Saved entries

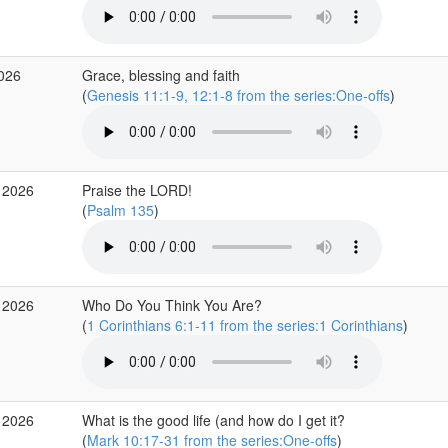
2026
Grace, blessing and faith
(
Genesis 11:1-9, 12:1-8 from the series:One-offs
)
 2026
Praise the LORD!
(
Psalm 135
)
 2026
Who Do You Think You Are?
(
1 Corinthians 6:1-11 from the series:1 Corinthians
)
 2026
What is the good life (and how do I get it?
(
Mark 10:17-31 from the series:One-offs
)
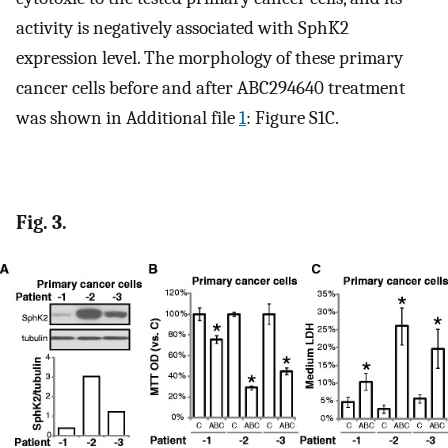
activity is negatively associated with SphK2
expression level. The morphology of these primary
cancer cells before and after ABC294640 treatment
was shown in Additional file
1
: Figure S1C.
Fig. 3.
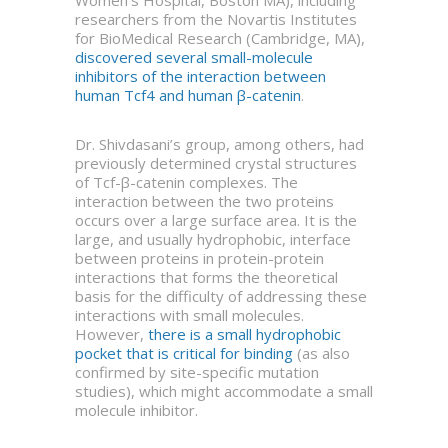
Women’s Hospital, Boston MA), including
researchers from the Novartis Institutes
for BioMedical Research (Cambridge, MA),
discovered several small-molecule
inhibitors of the interaction between
human Tcf4 and human β-catenin
.
Dr. Shivdasani’s group, among others, had
previously determined crystal structures
of Tcf-β-catenin complexes. The
interaction between the two proteins
occurs over a large surface area. It is the
large, and usually hydrophobic, interface
between proteins in protein-protein
interactions that forms the theoretical
basis for the difficulty of addressing these
interactions with small molecules.
However,
there is a small hydrophobic
pocket that is critical for binding
(as also
confirmed by site-specific mutation
studies), which might accommodate a small
molecule inhibitor.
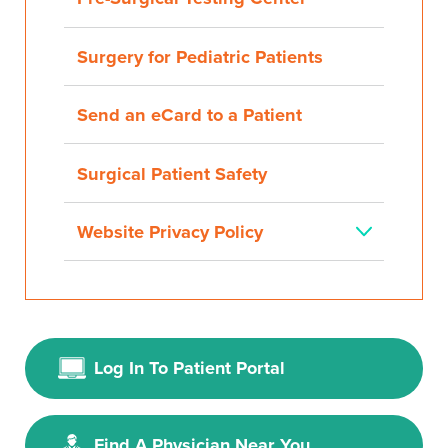
Surgery for Pediatric Patients
Send an eCard to a Patient
Surgical Patient Safety
Website Privacy Policy
Log In To Patient Portal
Find A Physician Near You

§ **Task description**
Write out, word for word, the stretch of entries that begins at the line with "Praise the LORD!" and ends at the line with "expression level. The". Pictures do not belong in it.

§ **Answer space**
Praise the LORD!
(
Psalm 135
)
 2026
Who Do You Think You Are?
(
1 Corinthians 6:1-11 from the series:1 Corinthians
)
 2026
What is the good life (and how do I get it?
(
Mark 10:17-31 from the series:One-offs
)
activity is negatively associated with SphK2
expression level. The morphology of these primary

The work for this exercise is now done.